Pilar Tombak, itulah gelar yang disandang oleh perempuan itu. Pilar Tombak adalah salah satu dari beberapa perempuan yang akan menjadi istri Xi Suja atas permintaan Cruelest Immortal, paras Pilar Tombak sendiri tidak terlalu jauh berbeda dengan para kakak dan adik seperguruannya yang juga memiliki gelar mereka sendiri.


Pilar Tombak mengeluarkan sebuah kertas berwarna putih gading dan sebuah pena, setelah menuliskan pesan yang ingin dia sampaikan dia menggandakan kertas berisi pesan itu kemudian mengirimkannya menggunakan burung pos berupa gagak hitam yang masih belum menjadi Demonic Beast.


Di tempat di mana pasukan aliansi aliran hitam berada para pasukan itu terlihat berpesta pora meskipun sebelumnya hampir seluruhnya dari mereka yang tidak sadarkan diri saat mereka ditekan oleh aura kuat dari tenda yang digunakan para pemimpin mereka untuk mengatur strategi, mereka tidak mengetahui siapa sosok yang memiliki aura mengerikan seperti itu namun yang jelas mereka tahu kalau sosok itu adalah sosok yang tidak seharusnya mereka singgung semau mereka.


Patriark Ding terlihat menyendiri di tenda miliknya, di tangannya terlihat sebuah liontin giok berwarna hijau yang digenggamnya erat.

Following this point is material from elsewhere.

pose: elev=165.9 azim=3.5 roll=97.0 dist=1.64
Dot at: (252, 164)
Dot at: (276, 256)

"Istriku, tunggulah aku di sana. Jika nanti aku tewas di tempat ini maka kita akan bertemu lagi, doakan aku agar aku bisa melenyapkan Ibu Suri kekaisaran sialan ini yang telah memisahkan kita berdua belasan tahun lalu".


Setitik air mata menetes dari mata Patriark Ding, dia tampak melamun membayangkan wajah seseorang yang sangat berarti dalam hidupnya namun berada di dunia yang berbeda dengannya akibat peperangan yang terjadi beberapa belas tahun lalu.

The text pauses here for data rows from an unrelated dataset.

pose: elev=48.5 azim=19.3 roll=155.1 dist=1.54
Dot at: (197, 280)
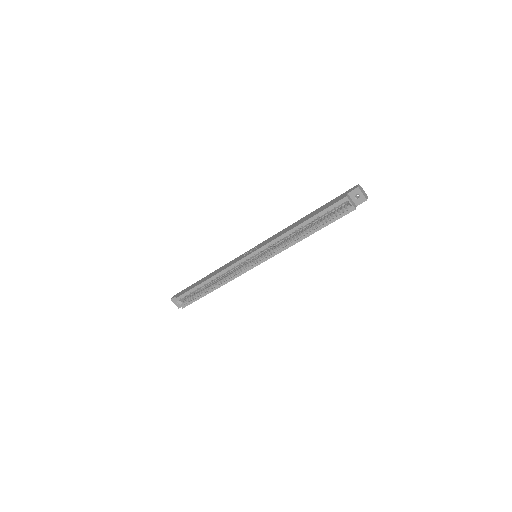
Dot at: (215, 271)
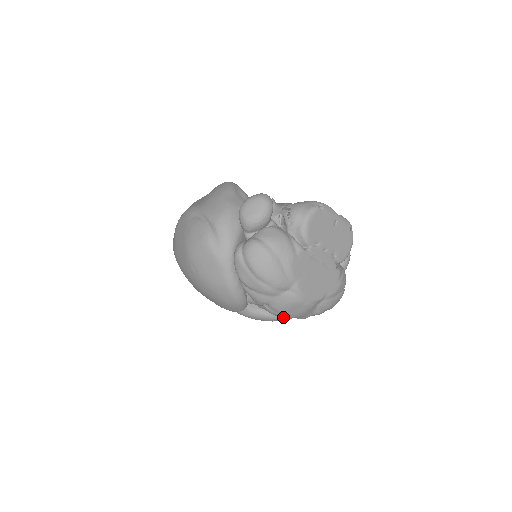
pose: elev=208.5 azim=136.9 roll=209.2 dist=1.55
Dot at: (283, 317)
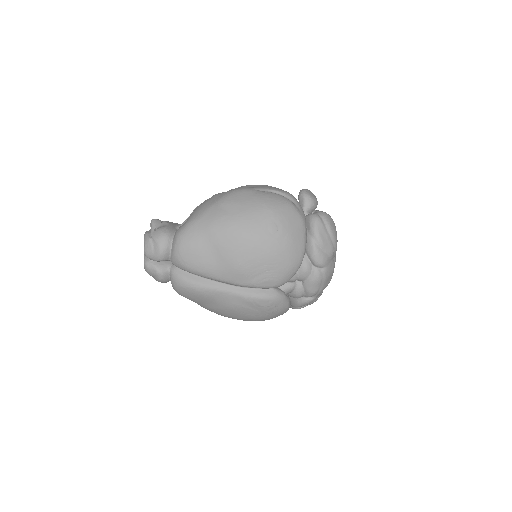
Dot at: (318, 288)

"Ibu Suri kekaisaran sialan! Tunggulah pembalasanku! Akan kubuat mayatmu menjadi hadiah untuk ulang tahun mendiang istriku yang telah kau bunuh dan pisahkan dariku, tunggu kedatanganku perempuan sialan!" Patriark Ding menggenggam erat liontin itu sampai membuat tangannya terluka karena terbayang wajah seorang perempuan yang telah memisahkannya dengan istrinya.